Linked data stays at the source, so it does not have to be copied as much. A user can simply request one specific part of the data, without having to download the entire dataset. This prevents a lot of expensive issues related with data duplication.
You don't need new APIs and API descriptions, since you can just use HTTP + Content Negotiation to fetch specific items. The data itself is browsable, like webpages are.
You can easily merge linked datasets without any collisions in identifiers. This is because URLs are unique even across multiple domains.
Linked data can be converted to many serialization formats. This blogpost compares them. Since RDF contains more information, it's easy to convert Linked Data to JSON (for example), but the other way around is more difficult.

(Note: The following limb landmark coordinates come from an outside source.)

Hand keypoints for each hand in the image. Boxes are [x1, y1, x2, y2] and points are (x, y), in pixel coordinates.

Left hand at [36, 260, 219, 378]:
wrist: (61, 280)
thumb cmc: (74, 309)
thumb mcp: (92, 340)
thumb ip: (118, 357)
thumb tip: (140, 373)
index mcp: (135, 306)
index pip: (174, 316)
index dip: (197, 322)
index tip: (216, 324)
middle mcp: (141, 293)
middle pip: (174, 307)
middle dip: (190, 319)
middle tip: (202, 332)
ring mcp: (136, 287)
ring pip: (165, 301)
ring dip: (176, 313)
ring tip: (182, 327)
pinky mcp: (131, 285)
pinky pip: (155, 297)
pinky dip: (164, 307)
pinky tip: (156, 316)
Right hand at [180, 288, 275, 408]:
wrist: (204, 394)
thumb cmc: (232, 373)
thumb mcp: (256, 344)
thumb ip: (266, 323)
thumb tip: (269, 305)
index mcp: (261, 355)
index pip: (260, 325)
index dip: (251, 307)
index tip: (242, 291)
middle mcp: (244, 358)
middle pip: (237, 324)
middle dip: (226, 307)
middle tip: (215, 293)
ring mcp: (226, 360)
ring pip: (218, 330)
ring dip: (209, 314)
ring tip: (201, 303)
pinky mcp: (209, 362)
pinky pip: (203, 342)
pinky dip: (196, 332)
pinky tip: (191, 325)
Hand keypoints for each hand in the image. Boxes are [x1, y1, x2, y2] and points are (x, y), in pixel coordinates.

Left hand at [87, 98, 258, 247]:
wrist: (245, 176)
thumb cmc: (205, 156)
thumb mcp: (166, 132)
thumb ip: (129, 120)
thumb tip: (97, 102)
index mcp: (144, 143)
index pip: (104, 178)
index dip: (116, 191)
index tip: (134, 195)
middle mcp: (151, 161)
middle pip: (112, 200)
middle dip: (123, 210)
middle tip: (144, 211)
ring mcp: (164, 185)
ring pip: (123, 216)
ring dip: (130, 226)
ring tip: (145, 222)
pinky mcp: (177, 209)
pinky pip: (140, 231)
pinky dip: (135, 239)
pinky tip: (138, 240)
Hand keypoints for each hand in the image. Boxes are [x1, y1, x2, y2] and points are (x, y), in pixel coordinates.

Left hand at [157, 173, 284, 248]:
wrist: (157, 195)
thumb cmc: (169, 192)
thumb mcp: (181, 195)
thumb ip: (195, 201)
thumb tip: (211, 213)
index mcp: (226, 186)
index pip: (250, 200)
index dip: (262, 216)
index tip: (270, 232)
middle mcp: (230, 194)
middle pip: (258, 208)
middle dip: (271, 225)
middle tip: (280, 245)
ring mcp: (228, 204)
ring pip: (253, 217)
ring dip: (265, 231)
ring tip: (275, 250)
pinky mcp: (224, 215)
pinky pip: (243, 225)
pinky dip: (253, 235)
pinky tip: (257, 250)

Linked data is a standard with many available tools, libraries and query options (e.g. SPARQL).
Linked data is highly extendible, as anyone can use their own URLs for classes, predicates and datatypes.

Disadvantages of linked data

Creating new linked data can be more time consuming, since you are expected to use (working) links instead of the words that come to mind.
It can be a bit confusing at first, especially the plurality of serialization formats.
Handling sequential data / arrays in RDF is more difficult than it should be.
Having a good URL strategy becomes more important, especially when people will use your linked data.
Rendering RDF data in a fancy GUI / web application can be tricky (check out our link-redux library for rendering linked data in React).
Re-using it often requires mapping efforts. In Object Oriented environments (e.g. javascript), developers tend to use forms of dot syntax to navigate data, e.g. when accessing a key in a JSON object, such as myObject.someProperty. With RDF, these keys are (long) URLs, so this might require some RDF ORM.
Few people are familiar with linked data, and there is a bit of a learning curve.